Arga langsung mengambil nasi bungkus tanpa malu.
“Kalau perut kenyang, manusia bakal lebih sulit buat depresi.”
Damar duduk santai dekat pintu sambil memperhatikan isi ruangan itu. Tatapannya sesekali mengarah ke jendela dan tetap waspada.
Nara menyadari itu. Orang ini santai, tapi bukan orang sembarangan.
“Kamu tinggal di distrik ini?” tanyanya.
Damar mengangguk, “…gue lahir di sini.”
“Kerjanya apa?”
Sunyi sepersekian detik. Lalu Damar hanya tersenyum kecil.
“Mengurusin anak-anak nakal.”
Han langsung memotong datar, “…dia ketua geng lokal.”
Nara hampir tersedak makanannya sendiri.
“…apa?”
Arga malah terlihat kagum.
“Wah... keren juga.”
“Jangan terlalu kagum,” kata Damar sambil menyesap kopi kalengnya. “Kami cuma menjaga area sini agar tetap hidup.”
“Dengan geng?”
“Di kota seperti ini, kadang cuma itu pilihan yang tercepat.”
Han tidak membantah, tapi itu justru membuat jawaban tadi terasa lebih nyata. Damar akhirnya berdiri lalu berjalan mendekati jendela. Ia membuka sedikit tirai dan melihat keluar beberapa detik sebelum kembali menutupnya.

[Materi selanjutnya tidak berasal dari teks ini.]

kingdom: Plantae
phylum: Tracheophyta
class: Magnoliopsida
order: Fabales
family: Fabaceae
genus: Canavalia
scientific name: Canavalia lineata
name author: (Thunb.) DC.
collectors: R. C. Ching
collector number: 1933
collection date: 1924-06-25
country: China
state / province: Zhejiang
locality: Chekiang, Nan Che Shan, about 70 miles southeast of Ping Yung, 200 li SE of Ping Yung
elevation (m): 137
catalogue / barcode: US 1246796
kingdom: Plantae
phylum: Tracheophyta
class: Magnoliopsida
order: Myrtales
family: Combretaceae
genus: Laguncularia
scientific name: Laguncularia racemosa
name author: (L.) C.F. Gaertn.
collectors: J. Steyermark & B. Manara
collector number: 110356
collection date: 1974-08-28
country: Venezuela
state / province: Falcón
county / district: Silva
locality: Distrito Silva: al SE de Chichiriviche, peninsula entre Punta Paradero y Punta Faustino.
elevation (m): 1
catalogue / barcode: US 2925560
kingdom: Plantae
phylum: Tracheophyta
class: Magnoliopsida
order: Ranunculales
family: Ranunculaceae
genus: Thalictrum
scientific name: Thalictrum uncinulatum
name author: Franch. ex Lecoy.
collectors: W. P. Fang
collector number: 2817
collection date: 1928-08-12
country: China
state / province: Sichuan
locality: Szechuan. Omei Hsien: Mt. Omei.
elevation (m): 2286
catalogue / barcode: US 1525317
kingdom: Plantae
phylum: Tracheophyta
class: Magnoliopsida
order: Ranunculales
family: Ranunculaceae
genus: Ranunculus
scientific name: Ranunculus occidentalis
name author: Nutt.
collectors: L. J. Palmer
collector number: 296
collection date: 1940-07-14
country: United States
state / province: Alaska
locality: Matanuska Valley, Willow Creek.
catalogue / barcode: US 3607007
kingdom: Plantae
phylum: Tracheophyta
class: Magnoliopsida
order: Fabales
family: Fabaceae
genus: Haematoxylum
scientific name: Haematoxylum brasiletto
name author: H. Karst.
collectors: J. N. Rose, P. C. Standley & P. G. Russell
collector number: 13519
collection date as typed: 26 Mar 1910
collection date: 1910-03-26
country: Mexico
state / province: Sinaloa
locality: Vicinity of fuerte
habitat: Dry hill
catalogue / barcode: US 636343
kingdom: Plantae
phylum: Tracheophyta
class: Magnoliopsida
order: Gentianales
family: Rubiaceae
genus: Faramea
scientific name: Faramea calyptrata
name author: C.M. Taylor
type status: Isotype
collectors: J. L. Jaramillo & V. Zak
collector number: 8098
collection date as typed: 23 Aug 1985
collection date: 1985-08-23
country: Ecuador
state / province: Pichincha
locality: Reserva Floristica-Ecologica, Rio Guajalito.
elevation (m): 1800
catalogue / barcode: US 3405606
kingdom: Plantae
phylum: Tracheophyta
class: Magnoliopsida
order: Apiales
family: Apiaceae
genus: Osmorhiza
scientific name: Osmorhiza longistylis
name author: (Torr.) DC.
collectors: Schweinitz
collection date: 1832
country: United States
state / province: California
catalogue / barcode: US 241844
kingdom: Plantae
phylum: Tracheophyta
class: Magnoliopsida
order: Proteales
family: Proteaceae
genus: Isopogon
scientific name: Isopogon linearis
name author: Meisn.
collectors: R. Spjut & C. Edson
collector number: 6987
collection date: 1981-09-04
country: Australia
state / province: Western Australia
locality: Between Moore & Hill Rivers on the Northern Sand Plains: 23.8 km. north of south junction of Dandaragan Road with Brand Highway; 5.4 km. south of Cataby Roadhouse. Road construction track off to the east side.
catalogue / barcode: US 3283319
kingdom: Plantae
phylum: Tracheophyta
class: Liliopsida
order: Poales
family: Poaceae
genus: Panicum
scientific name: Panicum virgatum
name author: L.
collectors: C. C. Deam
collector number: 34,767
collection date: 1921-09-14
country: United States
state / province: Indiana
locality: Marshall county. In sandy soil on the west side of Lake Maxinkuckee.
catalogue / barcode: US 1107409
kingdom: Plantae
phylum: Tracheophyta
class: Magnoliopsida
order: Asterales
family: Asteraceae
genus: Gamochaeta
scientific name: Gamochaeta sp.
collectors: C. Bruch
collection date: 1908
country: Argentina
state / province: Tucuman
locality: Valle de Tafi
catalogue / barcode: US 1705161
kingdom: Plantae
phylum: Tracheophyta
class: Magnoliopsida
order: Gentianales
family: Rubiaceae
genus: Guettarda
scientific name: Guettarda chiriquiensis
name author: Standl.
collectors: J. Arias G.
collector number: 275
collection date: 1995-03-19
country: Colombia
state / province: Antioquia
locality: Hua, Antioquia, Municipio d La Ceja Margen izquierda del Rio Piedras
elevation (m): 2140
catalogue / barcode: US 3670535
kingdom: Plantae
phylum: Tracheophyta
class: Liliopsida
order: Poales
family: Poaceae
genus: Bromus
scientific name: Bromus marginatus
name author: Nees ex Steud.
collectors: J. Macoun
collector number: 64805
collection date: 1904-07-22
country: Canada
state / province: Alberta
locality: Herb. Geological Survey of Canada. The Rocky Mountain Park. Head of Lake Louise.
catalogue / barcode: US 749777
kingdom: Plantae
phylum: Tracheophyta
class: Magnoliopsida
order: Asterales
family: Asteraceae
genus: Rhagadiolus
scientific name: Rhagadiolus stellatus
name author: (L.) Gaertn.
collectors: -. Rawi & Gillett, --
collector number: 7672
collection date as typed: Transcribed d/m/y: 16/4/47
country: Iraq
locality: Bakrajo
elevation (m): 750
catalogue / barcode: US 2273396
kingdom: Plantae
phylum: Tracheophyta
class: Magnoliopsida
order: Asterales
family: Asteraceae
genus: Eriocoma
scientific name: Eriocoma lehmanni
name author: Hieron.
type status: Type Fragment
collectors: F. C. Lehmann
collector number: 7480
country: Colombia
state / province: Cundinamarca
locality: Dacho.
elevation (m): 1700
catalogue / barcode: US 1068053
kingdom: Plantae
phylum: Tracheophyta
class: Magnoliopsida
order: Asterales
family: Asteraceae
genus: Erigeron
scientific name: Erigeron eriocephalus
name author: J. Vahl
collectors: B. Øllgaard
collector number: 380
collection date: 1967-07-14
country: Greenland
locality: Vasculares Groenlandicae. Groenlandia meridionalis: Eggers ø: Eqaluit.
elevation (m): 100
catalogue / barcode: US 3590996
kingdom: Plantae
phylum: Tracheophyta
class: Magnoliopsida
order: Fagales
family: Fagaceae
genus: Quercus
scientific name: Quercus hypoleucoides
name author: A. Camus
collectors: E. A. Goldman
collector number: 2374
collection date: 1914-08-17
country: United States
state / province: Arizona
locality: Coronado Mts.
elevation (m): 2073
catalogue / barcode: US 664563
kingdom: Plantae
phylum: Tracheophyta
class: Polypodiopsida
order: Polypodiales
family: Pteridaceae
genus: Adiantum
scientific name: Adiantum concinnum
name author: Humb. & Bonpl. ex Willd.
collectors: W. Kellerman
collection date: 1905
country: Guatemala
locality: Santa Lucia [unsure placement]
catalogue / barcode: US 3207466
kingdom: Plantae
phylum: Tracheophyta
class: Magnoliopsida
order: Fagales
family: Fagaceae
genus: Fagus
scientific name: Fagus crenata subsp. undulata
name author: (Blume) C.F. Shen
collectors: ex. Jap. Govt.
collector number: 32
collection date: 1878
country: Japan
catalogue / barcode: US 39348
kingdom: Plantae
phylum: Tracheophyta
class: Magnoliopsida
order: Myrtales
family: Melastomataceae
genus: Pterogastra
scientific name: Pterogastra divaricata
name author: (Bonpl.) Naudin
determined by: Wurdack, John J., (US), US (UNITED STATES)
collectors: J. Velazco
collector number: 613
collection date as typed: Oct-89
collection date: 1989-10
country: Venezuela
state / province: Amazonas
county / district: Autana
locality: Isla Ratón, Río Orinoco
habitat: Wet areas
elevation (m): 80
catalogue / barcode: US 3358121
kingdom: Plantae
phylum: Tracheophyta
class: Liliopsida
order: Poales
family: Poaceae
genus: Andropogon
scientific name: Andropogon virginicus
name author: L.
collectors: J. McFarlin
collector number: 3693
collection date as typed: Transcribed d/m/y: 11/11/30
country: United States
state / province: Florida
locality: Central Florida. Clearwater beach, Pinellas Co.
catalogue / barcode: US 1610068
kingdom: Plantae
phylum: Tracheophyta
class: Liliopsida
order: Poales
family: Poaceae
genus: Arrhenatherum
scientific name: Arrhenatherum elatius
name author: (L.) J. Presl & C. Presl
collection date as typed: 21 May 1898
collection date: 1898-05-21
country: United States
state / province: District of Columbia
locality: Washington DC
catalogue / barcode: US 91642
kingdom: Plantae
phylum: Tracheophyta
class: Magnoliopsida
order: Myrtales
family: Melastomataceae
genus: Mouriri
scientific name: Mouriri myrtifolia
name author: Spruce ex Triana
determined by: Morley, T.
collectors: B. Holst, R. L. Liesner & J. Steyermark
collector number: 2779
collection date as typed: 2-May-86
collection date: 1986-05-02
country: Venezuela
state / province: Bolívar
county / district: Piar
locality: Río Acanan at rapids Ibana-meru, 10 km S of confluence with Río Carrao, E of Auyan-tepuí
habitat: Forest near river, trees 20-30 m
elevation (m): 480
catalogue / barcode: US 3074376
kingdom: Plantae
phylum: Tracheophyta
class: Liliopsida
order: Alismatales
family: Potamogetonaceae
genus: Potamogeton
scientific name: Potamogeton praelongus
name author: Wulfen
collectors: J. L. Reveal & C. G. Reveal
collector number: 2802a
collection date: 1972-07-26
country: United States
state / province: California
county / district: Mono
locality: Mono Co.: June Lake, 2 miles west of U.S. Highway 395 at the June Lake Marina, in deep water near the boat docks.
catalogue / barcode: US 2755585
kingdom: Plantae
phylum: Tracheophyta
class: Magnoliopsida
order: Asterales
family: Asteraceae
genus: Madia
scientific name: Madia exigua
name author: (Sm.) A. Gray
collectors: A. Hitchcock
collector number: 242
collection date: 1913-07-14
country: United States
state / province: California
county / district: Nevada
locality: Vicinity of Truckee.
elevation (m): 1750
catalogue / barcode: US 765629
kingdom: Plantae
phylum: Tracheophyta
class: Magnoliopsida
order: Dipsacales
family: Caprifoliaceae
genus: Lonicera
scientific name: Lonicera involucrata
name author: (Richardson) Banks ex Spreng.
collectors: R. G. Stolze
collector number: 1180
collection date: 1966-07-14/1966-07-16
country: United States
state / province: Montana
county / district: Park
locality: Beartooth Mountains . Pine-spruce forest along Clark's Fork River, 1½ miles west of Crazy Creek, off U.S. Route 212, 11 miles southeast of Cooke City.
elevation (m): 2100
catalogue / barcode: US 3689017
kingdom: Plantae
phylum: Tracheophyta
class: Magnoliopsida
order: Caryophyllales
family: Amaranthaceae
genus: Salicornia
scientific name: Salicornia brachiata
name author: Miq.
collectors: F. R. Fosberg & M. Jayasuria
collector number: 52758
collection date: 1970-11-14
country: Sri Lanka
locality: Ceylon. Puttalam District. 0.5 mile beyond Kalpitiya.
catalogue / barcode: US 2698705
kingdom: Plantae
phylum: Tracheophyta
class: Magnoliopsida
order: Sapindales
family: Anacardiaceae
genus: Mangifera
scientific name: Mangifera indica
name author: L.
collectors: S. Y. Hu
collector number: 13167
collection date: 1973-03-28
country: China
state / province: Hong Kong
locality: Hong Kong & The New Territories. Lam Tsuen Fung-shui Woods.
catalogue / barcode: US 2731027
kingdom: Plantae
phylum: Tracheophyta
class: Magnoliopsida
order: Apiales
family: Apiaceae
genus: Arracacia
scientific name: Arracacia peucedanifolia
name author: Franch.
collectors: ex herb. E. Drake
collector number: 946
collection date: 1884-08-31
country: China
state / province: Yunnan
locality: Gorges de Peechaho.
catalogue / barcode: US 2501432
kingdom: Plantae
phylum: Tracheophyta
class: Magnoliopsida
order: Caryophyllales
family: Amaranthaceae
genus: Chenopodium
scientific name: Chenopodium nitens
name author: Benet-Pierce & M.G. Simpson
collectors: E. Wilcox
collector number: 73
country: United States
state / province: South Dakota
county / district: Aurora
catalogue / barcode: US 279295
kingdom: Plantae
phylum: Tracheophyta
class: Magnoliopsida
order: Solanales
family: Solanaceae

“… sementara masih aman kok.”
Han mengangguk kecil. Damar melirik ke arah Nara dan Arga.
“Kalian coba tidur saja.”
Nara mengernyit, “…maksud kamu?”
“Malam ini gue sudah taruh beberapa orang di sekitar gedung sini.”
Arga langsung berhenti makan.
“Serius?”
“Kalau ada orang asing masuk area sini, gue pasti langsung tahu.”
Nara memandang Han sekilas, dan dari ekspresinya, ia tahu Han benar-benar percaya pada orang ini. Damar memasukkan tangannya ke saku jaket hoodienya.
“Kalau keadaan jadi jelek…” Tatapannya kembali ke Han. “…lu tahu kan harus ke mana.”
Han diam beberapa detik sebelum mengangguk kecil.
“…iya.”
Malam ini, sejak semua kekacauan ini dimulai, Nara merasa kalau mereka tidak sendirian lagi.